In response to an epidemic of overdose and deaths caused by opioid-based painkillers, the U.S. Food and Drug Administration has proposed stronger safety language on labels of the drugs. According to the agency, the labels will highlight the dangers of abuse, including possible death, as well as risks to newborns of mothers taking the medicines.
"The FDA is invoking its authority to require safety labeling changes and postmarket studies to combat the crisis of misuse, abuse, addiction, overdose, and death from these potent drugs that have harmed too many patients and devastated too many families and communities," FDA Commissioner Dr. Margaret A. Hamburg, in a press release. "Today's action demonstrates the FDA's resolve to reduce the serious risks of long-acting and extended release opioids while still seeking to preserve appropriate access for those patients who rely on these medications to manage their pain."
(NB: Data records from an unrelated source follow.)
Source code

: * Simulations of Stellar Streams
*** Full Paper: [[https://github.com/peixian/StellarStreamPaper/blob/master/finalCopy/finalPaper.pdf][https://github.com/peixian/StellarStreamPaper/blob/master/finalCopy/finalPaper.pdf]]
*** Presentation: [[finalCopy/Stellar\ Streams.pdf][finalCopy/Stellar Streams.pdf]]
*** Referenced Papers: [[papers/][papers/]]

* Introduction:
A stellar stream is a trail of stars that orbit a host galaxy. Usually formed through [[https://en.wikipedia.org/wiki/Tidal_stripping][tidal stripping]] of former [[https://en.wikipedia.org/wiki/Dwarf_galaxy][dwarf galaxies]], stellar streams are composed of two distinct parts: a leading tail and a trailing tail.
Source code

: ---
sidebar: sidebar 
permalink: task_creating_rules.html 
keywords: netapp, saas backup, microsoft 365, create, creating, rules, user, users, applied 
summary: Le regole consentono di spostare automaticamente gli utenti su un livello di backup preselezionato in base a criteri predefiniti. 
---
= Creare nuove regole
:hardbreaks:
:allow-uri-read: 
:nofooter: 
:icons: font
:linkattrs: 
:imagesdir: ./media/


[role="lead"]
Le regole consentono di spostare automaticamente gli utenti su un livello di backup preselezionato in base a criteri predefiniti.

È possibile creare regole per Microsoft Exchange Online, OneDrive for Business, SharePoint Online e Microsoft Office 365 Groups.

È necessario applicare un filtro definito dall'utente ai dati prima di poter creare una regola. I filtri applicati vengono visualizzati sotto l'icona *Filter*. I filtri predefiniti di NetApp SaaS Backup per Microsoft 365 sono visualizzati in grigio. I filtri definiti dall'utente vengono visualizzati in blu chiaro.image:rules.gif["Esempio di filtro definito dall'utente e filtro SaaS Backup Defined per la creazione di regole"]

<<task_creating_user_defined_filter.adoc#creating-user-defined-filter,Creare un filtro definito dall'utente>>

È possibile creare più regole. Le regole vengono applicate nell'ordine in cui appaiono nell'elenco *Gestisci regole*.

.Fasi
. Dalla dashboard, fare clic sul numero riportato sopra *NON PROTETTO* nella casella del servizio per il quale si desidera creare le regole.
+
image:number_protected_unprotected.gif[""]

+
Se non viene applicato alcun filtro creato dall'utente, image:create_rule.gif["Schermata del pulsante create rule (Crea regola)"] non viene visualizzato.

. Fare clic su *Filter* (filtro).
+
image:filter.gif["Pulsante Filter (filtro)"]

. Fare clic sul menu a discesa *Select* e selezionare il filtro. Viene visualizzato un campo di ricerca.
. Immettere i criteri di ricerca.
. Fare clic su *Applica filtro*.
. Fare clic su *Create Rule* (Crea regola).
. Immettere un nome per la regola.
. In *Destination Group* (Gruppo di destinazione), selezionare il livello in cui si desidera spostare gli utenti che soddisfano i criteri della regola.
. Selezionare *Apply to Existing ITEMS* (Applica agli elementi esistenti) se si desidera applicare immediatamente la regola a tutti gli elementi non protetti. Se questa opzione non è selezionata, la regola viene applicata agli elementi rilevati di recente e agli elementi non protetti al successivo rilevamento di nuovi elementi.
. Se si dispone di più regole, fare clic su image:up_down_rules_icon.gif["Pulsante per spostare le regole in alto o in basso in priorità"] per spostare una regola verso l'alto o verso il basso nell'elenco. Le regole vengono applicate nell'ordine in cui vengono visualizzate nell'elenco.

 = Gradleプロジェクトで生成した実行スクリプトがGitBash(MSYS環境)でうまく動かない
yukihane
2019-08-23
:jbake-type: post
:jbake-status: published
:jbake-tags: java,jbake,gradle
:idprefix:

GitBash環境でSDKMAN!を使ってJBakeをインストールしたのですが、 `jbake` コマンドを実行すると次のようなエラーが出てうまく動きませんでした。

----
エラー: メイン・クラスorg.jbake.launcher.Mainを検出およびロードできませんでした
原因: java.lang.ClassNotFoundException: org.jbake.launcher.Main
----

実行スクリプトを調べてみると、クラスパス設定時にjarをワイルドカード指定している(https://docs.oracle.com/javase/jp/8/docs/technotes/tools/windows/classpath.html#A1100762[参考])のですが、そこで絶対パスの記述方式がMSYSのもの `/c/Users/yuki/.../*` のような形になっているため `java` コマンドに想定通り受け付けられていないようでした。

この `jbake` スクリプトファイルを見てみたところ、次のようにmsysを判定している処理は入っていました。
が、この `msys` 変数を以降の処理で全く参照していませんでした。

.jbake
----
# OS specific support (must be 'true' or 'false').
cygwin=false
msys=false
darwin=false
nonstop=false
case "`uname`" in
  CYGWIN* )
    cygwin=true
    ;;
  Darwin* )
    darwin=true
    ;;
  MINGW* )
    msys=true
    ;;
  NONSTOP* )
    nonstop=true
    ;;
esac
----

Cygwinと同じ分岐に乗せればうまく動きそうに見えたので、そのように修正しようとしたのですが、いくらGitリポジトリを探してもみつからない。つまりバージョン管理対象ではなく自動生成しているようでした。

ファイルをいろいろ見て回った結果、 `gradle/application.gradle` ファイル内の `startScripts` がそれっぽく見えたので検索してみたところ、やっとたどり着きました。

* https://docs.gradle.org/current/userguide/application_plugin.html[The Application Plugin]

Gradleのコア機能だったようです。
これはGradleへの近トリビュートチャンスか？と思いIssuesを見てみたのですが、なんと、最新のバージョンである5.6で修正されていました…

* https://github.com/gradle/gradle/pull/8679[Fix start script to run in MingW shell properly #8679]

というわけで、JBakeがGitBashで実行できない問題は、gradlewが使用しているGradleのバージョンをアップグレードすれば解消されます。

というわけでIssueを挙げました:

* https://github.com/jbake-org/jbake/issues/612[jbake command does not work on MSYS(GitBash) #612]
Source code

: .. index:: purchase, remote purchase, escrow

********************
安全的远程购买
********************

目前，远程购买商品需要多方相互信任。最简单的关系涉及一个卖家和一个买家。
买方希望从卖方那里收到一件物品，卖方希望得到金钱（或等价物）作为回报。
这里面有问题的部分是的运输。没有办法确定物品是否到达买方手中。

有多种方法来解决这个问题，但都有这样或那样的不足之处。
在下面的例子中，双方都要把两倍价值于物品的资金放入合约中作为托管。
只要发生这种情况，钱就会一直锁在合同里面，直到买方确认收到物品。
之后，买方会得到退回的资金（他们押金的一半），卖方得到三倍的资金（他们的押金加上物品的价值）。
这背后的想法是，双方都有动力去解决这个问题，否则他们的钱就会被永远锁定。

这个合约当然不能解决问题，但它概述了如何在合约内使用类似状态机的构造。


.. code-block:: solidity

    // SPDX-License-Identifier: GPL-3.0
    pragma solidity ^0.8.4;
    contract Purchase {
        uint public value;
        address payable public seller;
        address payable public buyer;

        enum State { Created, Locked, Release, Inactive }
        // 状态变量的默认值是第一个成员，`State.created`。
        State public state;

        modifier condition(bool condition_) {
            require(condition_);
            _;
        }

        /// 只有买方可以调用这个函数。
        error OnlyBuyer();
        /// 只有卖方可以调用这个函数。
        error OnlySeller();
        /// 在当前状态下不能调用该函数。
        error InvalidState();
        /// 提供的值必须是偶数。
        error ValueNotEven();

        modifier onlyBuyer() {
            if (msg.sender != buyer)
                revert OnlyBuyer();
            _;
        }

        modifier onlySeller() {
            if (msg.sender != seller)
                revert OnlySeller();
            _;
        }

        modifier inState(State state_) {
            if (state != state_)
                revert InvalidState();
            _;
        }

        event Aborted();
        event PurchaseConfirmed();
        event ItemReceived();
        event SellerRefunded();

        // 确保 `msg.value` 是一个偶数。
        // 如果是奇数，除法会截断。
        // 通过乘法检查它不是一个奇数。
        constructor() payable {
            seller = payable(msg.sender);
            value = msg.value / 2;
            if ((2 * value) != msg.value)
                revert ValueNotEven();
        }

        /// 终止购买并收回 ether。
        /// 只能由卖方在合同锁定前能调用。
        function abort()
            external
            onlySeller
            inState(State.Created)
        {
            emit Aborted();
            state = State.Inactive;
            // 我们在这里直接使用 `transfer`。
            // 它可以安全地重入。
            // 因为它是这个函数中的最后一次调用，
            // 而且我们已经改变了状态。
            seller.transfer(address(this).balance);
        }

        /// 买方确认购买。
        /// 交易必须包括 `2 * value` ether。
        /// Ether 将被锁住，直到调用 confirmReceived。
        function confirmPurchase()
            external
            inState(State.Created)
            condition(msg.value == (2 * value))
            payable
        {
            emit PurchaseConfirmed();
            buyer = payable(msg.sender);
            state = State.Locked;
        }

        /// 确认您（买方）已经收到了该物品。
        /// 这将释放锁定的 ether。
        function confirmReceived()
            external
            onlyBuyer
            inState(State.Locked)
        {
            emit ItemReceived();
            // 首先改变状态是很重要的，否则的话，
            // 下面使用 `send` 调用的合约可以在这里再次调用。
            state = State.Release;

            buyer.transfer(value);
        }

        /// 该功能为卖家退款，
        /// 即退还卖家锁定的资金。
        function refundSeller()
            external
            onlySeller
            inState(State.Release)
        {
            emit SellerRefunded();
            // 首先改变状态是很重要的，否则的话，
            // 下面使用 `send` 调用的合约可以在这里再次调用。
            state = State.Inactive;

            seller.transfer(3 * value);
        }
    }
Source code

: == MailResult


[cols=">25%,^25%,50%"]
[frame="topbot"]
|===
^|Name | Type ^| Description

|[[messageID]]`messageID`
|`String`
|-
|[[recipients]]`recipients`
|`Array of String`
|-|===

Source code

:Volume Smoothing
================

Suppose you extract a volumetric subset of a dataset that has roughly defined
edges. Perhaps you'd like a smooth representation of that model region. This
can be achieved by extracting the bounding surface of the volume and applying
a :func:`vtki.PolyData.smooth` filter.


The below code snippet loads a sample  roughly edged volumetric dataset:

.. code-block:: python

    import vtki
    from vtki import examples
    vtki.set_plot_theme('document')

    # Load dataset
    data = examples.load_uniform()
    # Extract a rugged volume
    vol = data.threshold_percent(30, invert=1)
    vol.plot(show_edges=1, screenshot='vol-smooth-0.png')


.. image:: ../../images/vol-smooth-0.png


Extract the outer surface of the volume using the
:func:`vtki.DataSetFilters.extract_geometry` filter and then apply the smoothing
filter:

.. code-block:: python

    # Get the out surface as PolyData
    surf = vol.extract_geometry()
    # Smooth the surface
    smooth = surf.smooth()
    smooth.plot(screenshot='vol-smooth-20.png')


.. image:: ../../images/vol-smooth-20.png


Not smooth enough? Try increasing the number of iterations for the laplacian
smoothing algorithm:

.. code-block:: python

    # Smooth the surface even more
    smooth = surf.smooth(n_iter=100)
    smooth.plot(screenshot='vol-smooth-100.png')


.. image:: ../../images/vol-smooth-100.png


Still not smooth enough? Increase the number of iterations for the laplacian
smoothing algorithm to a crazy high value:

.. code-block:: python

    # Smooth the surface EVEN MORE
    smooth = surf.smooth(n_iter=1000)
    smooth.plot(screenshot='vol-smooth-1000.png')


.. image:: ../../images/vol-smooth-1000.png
The updated language will also emphasize that these medications are intended for individuals with severe, long-term pain issues who have exhausted all other options for relief. The labels will also include information about neonatal opioid withdrawal syndrome, which can be life threatening to newborns.
These new FDA regulations do not change prescribing guidelines, which, according to many physicians and drug abuse counselors, is truly at the heart of the drug abuse problem. Dr. Lynn Webster, president of the American Academy of Pain Medicine, told the Los Angeles Times that it would take more than new labels to reduce the harm caused by prescription painkillers.